The Suez Crisis of October 1956 was a catalyst that undermined the position of the V8 Simcas, however, due to the fuel shortages and price increases that it triggered. By this time domestic competition was in any case much intensified by the arrival of the Citroen DS which, despite getting off to a slow start, and despite being stuck with an engine design that had changed little since the 1930s, now became increasingly dominant in France's market for large family cars.

It was often asserted that the Simca Ariane's launch was a direct result of the Suez Crisis, but it is now clear that by 1956 Simca's project for a big car with a little engine ("une grande voiture à petit moteur") had already existed for several years. The urgency of the project was increased in the summer of 1956 when the Simca chief learned of a plan by the Minister for Economy and Finance (Paul Ramadier) and a still influential former Prime Minister, to introduce an additional annual car tax for owners of cars with larger engines in December 1956. The Suez crisis simply built on the economic case for a small engined version of the car, and Simca was therefore ready to respond very nimbly to the changed circumstances created by the crisis, fitting a 1290cc "Flash" series engine from their successful small family car, the Aronde, into the most basic version of their V8 engined Simca Trianon, which was one of the models in the Vedette range. The new car was badged as the "Simca Ariane" and was soon available in several versions.

==The car==
Fitting the body of the former first-generation Simca Vedette with a 1290 cc (7 CV) Flash four cylinder engine from the much smaller Simca Aronde produced a car that focused on economy rather than speedy acceleration. Presented in April 1957, the Ariane filled the gap between Aronde and Vedette. In October of the same year, the Ariane 8 was presented - a version powered by the same Aquillon 2351 cc (13CV) V8 unit that powered the Vedette. The Ariane 8 effectively replaced the former Simca Trianon, which was a bottom-of-the-range Vedette, as the Vedette range was moved upmarket. The Ariane 8 would be discontinued along with the company's other V8 powered models in 1961, however.

For the 1959 model year the company introduced an Ariane Super Luxe with increased levels of chrome trim on the outside as well as vanity mirrors on the inside and a windscreen washer to help the view out. All the Arianes also received restyled tail light clusters at this point which resembled those already used on the more flamboyantly styled but broadly similar Vedette models.
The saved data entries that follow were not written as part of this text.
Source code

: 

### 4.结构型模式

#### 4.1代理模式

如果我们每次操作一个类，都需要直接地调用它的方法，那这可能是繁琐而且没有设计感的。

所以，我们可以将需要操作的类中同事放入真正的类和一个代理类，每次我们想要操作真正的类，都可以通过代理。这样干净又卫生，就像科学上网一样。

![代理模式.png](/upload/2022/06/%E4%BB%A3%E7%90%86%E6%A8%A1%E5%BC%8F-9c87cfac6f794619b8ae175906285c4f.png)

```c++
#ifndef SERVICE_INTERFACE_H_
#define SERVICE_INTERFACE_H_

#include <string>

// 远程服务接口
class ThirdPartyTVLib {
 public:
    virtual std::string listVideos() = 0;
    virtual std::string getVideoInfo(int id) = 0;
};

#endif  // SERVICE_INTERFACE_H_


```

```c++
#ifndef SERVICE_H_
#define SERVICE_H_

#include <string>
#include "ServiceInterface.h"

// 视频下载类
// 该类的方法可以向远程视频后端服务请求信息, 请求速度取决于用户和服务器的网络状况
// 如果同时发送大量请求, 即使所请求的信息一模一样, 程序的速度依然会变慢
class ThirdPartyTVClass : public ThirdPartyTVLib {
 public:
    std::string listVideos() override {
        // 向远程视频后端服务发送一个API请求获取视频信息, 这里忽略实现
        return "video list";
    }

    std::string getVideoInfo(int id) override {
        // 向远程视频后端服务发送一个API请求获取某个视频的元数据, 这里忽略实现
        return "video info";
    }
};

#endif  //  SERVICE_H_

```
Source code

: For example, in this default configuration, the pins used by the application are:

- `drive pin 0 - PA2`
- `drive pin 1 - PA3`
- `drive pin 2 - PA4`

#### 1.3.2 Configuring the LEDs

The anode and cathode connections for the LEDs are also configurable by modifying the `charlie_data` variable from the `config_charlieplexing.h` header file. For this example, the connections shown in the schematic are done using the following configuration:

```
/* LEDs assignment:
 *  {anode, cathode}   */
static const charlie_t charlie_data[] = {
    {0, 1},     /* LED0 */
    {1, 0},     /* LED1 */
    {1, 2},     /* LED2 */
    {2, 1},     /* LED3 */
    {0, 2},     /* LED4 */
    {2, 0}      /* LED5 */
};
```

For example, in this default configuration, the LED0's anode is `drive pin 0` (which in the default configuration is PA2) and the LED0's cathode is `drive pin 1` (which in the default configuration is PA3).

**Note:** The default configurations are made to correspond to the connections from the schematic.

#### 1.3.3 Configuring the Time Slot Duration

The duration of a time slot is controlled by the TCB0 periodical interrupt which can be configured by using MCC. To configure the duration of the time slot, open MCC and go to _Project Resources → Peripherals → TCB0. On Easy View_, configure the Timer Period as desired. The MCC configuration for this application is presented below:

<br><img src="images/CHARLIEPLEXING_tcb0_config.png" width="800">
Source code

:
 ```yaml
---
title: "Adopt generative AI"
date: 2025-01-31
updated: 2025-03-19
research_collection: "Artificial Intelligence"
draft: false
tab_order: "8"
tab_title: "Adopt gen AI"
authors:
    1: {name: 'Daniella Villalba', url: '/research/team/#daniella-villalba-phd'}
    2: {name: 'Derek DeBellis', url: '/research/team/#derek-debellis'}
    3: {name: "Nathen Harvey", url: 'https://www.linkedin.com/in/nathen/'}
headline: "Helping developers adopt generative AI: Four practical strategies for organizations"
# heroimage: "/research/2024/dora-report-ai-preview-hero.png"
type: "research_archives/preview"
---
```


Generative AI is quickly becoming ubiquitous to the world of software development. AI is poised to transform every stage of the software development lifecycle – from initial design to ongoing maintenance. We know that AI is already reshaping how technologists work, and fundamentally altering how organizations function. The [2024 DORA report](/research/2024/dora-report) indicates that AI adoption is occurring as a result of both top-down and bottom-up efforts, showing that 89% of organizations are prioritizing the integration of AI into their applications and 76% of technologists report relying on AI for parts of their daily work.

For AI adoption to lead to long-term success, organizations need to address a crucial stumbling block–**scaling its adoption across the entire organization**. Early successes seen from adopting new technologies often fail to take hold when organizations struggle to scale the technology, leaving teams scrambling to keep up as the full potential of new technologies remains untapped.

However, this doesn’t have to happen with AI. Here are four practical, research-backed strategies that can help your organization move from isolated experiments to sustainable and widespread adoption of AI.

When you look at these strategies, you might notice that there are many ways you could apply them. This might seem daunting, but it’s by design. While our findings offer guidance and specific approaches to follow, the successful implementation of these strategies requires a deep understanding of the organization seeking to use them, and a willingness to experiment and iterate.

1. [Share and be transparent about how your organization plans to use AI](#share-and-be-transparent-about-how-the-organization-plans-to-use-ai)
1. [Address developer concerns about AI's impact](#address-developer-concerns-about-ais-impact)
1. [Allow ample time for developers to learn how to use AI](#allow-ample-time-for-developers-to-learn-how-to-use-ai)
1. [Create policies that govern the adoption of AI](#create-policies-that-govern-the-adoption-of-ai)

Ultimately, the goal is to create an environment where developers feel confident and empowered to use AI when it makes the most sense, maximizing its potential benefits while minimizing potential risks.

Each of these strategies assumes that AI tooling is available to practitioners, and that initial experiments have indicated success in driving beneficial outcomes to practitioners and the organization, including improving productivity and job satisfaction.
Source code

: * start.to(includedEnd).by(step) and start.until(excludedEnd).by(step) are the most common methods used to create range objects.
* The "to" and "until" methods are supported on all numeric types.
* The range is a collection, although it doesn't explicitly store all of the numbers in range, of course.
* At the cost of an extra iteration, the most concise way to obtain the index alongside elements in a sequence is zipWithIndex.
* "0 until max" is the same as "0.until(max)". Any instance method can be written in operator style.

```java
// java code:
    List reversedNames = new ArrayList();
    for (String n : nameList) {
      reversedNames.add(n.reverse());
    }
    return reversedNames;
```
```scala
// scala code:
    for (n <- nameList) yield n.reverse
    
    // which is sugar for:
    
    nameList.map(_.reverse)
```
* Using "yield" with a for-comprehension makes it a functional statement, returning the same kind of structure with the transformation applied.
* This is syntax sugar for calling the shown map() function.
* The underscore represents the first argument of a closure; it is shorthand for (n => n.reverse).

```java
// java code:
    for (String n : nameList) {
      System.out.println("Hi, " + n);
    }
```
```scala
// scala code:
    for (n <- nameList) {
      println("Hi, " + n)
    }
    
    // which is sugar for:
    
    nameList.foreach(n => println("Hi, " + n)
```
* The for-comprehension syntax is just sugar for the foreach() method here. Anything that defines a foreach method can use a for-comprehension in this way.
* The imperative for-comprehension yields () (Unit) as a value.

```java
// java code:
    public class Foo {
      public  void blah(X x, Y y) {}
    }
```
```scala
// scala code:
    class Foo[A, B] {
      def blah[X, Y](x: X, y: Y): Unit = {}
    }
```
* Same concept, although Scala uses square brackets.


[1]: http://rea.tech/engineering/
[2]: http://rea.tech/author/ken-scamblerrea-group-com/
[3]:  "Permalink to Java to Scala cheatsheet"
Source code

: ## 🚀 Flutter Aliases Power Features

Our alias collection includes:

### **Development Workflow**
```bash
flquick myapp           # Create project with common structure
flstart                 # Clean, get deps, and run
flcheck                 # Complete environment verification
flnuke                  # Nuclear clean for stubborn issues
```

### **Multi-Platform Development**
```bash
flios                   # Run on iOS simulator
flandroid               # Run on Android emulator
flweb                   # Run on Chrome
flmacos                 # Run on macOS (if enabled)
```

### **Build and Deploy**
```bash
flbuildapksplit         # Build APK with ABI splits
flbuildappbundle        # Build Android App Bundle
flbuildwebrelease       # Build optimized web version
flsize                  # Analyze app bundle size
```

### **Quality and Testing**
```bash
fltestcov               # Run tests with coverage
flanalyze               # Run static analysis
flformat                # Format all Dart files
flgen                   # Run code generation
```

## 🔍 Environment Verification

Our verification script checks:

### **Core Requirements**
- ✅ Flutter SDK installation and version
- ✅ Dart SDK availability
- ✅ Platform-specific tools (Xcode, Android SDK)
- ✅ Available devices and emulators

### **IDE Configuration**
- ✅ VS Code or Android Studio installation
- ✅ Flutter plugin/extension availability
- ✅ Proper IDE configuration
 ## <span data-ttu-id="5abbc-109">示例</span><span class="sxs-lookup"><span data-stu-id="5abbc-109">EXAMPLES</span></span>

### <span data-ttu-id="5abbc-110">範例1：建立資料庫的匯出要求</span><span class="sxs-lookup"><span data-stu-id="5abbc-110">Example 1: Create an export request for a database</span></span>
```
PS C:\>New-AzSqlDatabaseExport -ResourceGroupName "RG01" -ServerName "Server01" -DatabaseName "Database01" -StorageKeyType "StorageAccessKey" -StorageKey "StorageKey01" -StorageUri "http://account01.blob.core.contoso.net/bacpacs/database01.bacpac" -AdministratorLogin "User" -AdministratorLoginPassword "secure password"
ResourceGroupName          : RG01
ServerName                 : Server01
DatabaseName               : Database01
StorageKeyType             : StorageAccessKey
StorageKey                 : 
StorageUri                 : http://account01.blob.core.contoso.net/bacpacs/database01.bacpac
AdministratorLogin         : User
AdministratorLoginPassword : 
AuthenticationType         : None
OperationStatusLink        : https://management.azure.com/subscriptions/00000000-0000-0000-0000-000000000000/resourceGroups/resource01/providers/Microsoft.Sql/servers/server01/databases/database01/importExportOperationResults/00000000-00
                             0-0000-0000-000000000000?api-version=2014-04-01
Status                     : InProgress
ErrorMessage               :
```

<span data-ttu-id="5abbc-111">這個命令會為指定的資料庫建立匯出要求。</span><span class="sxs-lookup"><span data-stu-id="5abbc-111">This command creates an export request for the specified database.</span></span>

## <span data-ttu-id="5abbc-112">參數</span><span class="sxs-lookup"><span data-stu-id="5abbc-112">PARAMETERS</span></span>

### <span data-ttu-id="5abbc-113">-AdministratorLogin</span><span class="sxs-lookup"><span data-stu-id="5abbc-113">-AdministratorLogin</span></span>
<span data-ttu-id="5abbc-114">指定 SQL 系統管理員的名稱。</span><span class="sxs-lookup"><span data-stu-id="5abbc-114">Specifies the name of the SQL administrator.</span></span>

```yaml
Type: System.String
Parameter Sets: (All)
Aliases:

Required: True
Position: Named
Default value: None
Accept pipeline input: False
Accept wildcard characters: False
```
Further upgrades to the interior trim were implemented for 1961, and newly available options included bench seats that could now be folded flat to form a double bed of sorts. There followed yet another new name: for the final two years of its life the Ariane was branded as the Simca Miramas.

==Commercial==
The Ariane was manufactured until 1963, with 166,363 produced. Towards the end, production slowed strikingly. 33,733 Arianes were produced in 1961, which slumped to just 14,284 during 1962. By this time attention at the company's Poissy plant had switched to the new Simca 1000. The most direct replacement for the Simca Ariane/Miramas would be the Simca 1300/1500, introduced in 1963.

==Argentina==
The "Simca Ariane Miramas" was made in Argentina by Metalmecánica. 507 units were reported to have been built until 1967, in two versions: "Standard" and "Lujo" (deluxe).